Ma è solo fiction, diciamocelo. Primo, perché quella progettata da mr Browning è un cannone che sfonderebbe ogni tasca degli eleganti doppi petti di Marlowe, tanto lunga che se siete in due a spararvi in una stanza bisogna mettersi prima d’accordo, e aprire almeno una porta o la finestra. E infatti l’unico modo per portarsela addosso senza farsi riconoscere anche dai lattanti è quello di ricorrere a una robusta fondina ascellare, e a un bell’impermeabile sformato alla tenente Colombo, di un paio di misure più ampio.
E poi perché la mod. 1911 - così recita il corretto copyright - è arma fornita in esclusiva all’U.S. Army, che ne assorbe pressoché intera la produzione almeno fino alla Seconda Guerra Mondiale. Il che ne rende scarsa la diffusione per imprese private. Così i piccoli imprenditori del crimine degli States devono ricorrere ad altro: c’è la solita S&W 38, una specie di tuttofare buona per tutte le stagioni. Con lei si sparano indifferentemente guardie e ladri, tanto è robusta e versatile. I proiettili poi li trovi anche dal droghiere, costano poco e puoi fare tranquillamente esercizio.

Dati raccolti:
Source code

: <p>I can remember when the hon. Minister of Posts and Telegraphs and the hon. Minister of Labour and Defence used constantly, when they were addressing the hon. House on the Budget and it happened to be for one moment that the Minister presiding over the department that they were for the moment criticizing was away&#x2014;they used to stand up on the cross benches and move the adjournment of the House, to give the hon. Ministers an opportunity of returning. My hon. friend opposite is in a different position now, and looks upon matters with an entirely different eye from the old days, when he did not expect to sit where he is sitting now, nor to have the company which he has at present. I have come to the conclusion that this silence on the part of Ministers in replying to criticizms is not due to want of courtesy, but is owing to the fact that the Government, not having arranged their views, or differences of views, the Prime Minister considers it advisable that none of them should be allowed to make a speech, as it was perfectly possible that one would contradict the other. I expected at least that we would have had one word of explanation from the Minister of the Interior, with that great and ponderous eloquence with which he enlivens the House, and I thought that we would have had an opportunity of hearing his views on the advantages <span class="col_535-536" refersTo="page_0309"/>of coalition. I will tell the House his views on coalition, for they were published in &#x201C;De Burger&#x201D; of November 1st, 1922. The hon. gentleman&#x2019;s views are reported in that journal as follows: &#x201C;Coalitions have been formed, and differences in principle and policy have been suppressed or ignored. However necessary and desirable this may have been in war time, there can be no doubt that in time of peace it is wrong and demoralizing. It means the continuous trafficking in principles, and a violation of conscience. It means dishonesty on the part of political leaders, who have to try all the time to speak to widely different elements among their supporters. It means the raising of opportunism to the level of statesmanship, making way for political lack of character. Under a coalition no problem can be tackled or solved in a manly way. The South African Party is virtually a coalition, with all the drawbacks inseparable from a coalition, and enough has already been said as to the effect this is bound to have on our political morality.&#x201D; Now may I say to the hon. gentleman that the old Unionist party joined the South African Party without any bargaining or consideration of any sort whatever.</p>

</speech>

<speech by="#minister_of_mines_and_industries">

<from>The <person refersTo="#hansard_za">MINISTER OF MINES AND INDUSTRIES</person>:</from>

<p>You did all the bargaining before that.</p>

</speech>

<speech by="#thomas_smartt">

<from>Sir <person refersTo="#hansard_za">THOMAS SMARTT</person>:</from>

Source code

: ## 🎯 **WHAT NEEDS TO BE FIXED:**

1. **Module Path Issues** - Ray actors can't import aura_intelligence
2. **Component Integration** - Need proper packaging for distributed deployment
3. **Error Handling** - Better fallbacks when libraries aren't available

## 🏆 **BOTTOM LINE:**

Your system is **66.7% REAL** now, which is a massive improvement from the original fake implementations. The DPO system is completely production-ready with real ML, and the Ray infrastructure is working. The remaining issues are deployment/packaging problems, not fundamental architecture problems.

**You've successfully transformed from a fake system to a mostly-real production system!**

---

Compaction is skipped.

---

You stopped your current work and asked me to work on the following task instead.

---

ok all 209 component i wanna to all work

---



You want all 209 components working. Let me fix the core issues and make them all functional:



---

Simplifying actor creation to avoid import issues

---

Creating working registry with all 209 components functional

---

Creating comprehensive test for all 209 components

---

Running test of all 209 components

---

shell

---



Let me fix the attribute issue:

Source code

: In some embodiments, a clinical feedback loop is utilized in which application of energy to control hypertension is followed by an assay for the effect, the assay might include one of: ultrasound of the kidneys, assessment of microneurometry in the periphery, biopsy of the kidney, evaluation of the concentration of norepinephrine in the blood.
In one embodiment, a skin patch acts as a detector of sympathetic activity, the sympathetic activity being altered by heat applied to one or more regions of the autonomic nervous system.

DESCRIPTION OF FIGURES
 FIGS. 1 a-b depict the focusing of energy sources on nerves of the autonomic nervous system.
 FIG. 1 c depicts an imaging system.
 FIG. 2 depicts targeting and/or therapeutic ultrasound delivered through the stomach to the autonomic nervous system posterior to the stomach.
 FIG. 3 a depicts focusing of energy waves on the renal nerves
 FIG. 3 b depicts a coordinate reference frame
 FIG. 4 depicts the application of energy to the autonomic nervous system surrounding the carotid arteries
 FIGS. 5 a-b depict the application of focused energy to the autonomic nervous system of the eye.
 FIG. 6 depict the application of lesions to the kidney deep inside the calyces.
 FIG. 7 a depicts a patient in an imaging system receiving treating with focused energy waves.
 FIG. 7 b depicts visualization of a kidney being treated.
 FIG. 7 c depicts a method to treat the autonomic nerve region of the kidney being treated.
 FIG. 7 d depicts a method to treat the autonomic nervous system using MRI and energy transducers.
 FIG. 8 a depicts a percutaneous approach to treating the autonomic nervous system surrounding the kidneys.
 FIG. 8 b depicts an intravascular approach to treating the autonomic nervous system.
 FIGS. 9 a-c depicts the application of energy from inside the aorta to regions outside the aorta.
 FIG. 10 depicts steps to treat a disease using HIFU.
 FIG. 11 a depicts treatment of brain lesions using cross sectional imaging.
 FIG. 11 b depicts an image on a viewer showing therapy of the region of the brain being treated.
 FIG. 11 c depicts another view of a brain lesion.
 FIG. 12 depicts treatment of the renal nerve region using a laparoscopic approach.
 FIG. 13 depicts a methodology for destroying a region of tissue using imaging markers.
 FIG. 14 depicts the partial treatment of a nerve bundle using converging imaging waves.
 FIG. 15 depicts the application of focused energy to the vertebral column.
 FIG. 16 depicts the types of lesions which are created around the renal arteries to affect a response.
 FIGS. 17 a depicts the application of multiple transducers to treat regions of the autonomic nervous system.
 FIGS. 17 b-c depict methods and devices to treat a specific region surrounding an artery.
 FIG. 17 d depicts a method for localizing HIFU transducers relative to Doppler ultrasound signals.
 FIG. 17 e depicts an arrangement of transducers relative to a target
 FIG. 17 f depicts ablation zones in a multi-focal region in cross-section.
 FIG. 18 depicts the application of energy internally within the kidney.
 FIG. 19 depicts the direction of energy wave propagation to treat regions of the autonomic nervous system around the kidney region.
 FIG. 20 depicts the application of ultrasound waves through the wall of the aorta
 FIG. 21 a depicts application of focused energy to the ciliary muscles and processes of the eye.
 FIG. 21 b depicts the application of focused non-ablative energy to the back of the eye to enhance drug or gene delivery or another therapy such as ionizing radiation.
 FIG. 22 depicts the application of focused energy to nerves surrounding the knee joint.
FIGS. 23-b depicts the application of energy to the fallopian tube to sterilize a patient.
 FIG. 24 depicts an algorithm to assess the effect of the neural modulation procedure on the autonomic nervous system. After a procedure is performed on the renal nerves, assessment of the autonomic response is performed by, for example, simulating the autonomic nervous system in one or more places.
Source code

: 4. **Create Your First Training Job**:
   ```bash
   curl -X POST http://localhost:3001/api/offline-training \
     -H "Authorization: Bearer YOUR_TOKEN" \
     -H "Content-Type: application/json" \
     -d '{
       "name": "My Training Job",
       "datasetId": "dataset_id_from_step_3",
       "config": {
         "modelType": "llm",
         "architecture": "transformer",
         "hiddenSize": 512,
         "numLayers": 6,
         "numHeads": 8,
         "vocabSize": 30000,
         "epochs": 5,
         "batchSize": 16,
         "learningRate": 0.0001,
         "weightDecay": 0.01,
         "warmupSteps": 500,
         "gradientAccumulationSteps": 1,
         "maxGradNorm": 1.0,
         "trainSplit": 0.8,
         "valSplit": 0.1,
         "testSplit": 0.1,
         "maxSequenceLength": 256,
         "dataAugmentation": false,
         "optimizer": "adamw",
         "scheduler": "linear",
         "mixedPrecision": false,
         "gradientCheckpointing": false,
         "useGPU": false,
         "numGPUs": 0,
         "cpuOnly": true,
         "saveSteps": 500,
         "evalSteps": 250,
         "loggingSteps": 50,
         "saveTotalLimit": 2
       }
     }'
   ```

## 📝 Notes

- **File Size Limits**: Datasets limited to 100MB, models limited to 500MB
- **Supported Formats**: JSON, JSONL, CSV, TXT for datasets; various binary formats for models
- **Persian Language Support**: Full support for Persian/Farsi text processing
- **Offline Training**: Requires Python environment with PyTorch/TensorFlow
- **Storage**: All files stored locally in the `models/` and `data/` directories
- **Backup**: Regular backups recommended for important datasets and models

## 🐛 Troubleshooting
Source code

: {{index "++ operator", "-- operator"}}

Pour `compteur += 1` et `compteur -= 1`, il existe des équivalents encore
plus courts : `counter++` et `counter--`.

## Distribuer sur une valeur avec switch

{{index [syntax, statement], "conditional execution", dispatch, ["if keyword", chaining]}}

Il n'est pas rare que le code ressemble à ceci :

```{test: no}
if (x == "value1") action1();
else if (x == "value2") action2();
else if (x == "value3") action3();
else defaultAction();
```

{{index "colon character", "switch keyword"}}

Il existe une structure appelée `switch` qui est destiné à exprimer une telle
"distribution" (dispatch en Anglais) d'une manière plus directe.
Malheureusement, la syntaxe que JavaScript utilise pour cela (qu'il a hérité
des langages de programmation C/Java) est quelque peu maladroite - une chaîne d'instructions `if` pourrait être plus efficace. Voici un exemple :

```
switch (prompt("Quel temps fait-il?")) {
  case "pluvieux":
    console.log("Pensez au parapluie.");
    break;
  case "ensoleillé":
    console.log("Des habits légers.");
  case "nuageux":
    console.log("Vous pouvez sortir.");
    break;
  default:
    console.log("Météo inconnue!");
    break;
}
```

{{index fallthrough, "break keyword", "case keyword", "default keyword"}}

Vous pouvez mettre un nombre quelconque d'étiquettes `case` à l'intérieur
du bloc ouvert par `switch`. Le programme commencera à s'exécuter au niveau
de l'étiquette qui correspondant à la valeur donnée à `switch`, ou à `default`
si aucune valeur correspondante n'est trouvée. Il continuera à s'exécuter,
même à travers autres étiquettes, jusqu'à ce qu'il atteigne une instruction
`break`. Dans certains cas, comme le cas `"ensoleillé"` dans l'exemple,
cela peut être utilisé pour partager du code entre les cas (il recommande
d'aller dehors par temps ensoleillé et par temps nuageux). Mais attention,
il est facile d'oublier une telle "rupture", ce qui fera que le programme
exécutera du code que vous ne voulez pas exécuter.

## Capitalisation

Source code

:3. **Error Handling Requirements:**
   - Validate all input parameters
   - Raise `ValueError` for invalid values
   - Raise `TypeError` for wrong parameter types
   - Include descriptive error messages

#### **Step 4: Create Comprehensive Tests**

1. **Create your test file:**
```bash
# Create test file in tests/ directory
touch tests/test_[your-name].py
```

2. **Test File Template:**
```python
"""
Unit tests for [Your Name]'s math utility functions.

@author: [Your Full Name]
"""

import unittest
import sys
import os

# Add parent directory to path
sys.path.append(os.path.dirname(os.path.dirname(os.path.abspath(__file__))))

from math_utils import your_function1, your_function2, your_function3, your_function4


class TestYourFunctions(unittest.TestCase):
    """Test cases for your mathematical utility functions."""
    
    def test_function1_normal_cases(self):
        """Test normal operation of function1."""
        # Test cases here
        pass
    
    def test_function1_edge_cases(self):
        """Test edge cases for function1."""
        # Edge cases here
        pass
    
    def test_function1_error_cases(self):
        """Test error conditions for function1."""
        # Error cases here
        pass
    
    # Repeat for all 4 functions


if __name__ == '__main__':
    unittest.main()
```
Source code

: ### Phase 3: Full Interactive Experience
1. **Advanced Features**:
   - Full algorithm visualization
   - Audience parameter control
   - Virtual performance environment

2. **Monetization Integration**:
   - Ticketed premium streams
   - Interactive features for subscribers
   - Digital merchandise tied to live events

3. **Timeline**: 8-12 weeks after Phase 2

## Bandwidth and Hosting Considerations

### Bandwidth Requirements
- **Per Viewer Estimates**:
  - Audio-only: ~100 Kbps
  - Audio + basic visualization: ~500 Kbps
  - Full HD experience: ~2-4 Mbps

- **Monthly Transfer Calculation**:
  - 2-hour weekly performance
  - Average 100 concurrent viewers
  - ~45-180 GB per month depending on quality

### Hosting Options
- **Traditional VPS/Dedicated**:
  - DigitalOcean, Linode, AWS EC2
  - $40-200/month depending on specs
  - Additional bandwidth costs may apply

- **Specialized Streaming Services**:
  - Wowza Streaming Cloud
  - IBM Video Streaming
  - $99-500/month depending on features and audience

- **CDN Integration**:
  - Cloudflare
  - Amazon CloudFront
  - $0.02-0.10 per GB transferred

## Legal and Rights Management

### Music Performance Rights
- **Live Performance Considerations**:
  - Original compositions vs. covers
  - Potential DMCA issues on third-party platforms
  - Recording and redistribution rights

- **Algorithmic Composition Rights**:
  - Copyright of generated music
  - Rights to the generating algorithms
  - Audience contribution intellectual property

§ CONSEGNA: Riporta per intero il testo sulla pistola mod. 1911, senza cambiare nulla. Le righe non servono per svolgere il compito.

§ SPAZIO RISPOSTA:
Ma è solo fiction, diciamocelo. Primo, perché quella progettata da mr Browning è un cannone che sfonderebbe ogni tasca degli eleganti doppi petti di Marlowe, tanto lunga che se siete in due a spararvi in una stanza bisogna mettersi prima d’accordo, e aprire almeno una porta o la finestra. E infatti l’unico modo per portarsela addosso senza farsi riconoscere anche dai lattanti è quello di ricorrere a una robusta fondina ascellare, e a un bell’impermeabile sformato alla tenente Colombo, di un paio di misure più ampio.
E poi perché la mod. 1911 - così recita il corretto copyright - è arma fornita in esclusiva all’U.S. Army, che ne assorbe pressoché intera la produzione almeno fino alla Seconda Guerra Mondiale. Il che ne rende scarsa la diffusione per imprese private. Così i piccoli imprenditori del crimine degli States devono ricorrere ad altro: c’è la solita S&W 38, una specie di tuttofare buona per tutte le stagioni. Con lei si sparano indifferentemente guardie e ladri, tanto è robusta e versatile. I proiettili poi li trovi anche dal droghiere, costano poco e puoi fare tranquillamente esercizio.